Many thanks, all, for those interesting and informative comments, and for the pointer to the 'Byrn' book on courts martial which is now on the 'wish list'.
Brian:
I'm sorry I didn't make myself clear! I really didn't mean to give the impression that the civil courts were more liberal. There were, as you point out, many more offences that could attract the death penalty in the civil courts than there were in naval courts. I just wondered - and from your comments, my suspicion was correct - whether there were many cases of acquittal, or 'lenity' as Nelson often said, in courts martial, just as there were in the civil courts. As the authors of Garrow's biography point out, 'When capital punishment existed for many property crimes, juries would frequently reduce the charge, and thus lessen the sentence from death to transportation or...to whipping and imprisonment. The term 'pious perjury' was coined by Sir William Blackstone who wrote that 'the mercy of juries often made them strain a point, and bring in larceny to be under the value of twelve pence [over this sum was a capital offence] when it was really of much greater value, a kind of 'pious perjury'.'
It certainly seems that the RN gave a much fairer hearing than the civil courts - until the changes that gradually evolved.
Kester: The biography of Garrow is most informative - a little bit 'text-book' dry in style, but with wonderful flashes of immediacy when Garrow's withering cross-examinations are quoted verbatim, skewering the shifty, dishonest and corrupt.
Yes, Garrow has slipped into the shadows, his name unknown even to many lawyers, as the comments on the dust-jacket confirm.

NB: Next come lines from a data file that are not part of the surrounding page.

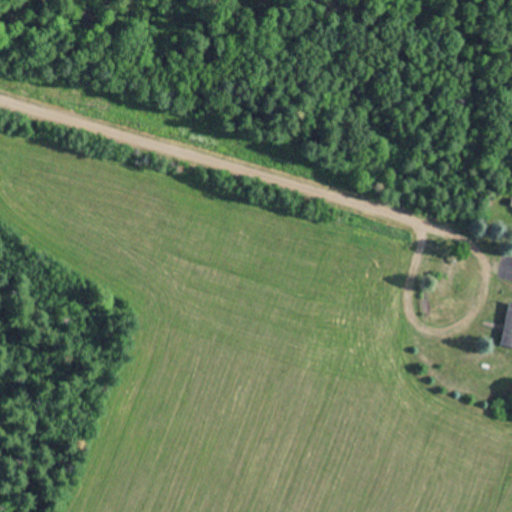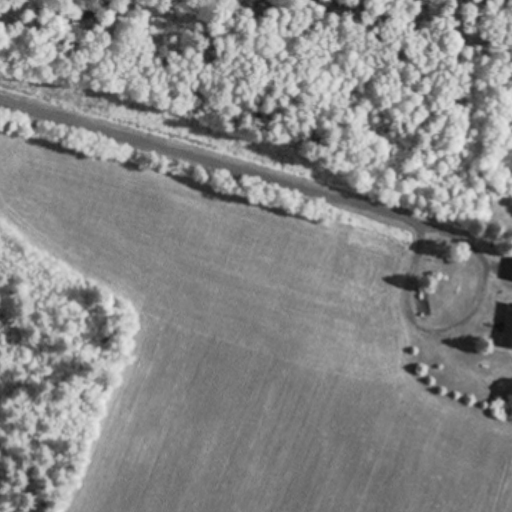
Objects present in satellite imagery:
building: (511, 206)
building: (507, 329)
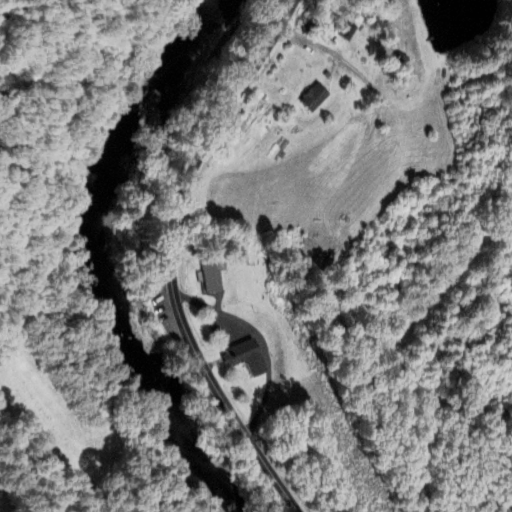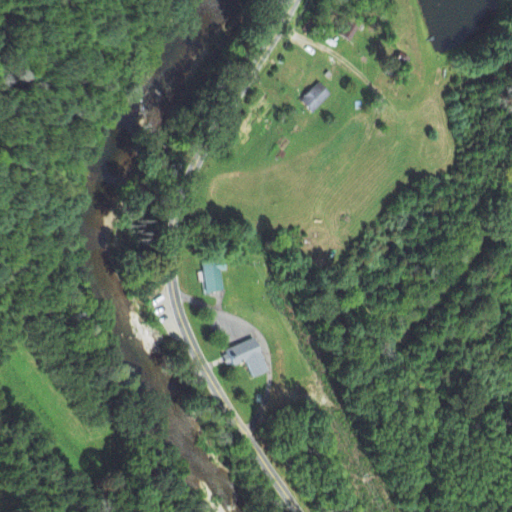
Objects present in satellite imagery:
building: (347, 33)
building: (313, 99)
road: (8, 251)
road: (176, 256)
river: (101, 257)
building: (211, 276)
building: (246, 354)
building: (244, 359)
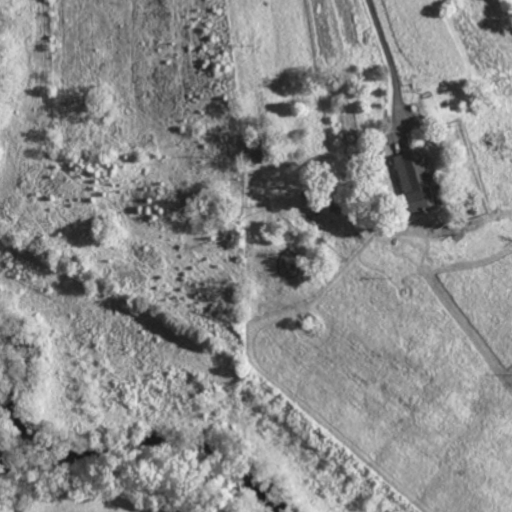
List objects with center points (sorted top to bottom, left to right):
road: (371, 51)
building: (415, 180)
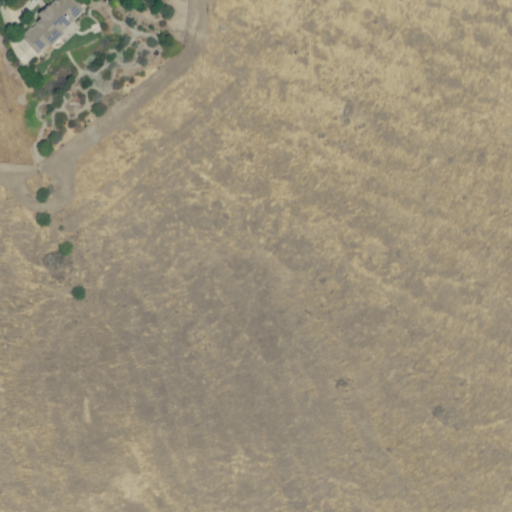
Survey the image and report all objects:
road: (16, 14)
building: (52, 26)
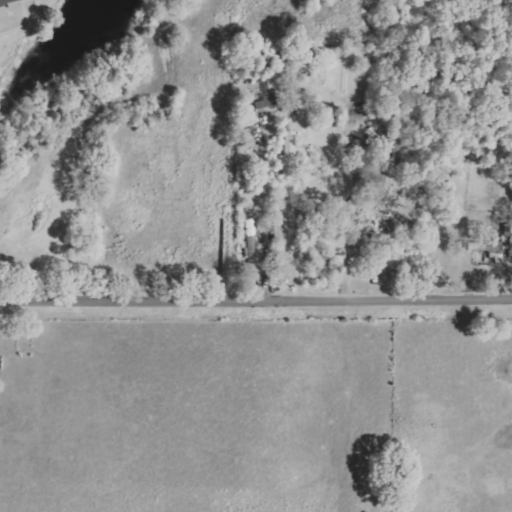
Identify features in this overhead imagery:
building: (10, 2)
building: (277, 96)
building: (291, 156)
road: (345, 198)
building: (487, 249)
road: (256, 300)
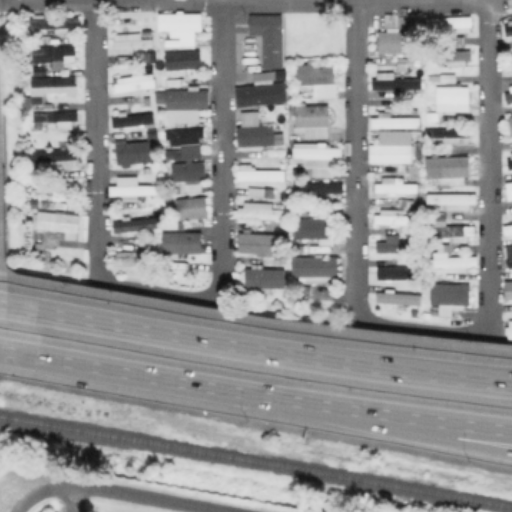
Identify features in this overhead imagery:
building: (53, 22)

This is perhaps because the changes were not enacted in Parliamentary legislation but rather evolved gradually, as a result of Garrow's robust court-room style. He managed, amongst many other beneficial advances, to reduce the dominance of judges over juries, so that judges took on a much more passive role, controlling the legal procedures, but leaving the presentation of evidence and the cross-examination of witnesses to counsel, and the assessment of guilt or innocence to the jury.
Sadly, having been such a force for true justice in his youth, he became a crusty old reactionary in old age: probably one of the reasons why he has been forgotten.
The TV series 'Garrow's Law' was, with the reservations PN has noted, very good, I thought, entertaining and illuminating at the same time. It really brought home how terrifying it must have been to be hauled before a pre-Garrow court, without proper representation, with no presumption of innocence, without the right to make a defence, with bounty-hunters, paid to denounce the accused, who were not subject to rigorous cross-examination. We may think that 'the law is an ass' on occasions, but there is no doubt that our 'laws and liberties' were enhanced and protected by Garrow's towering achievements in changing the face of the English criminal trial.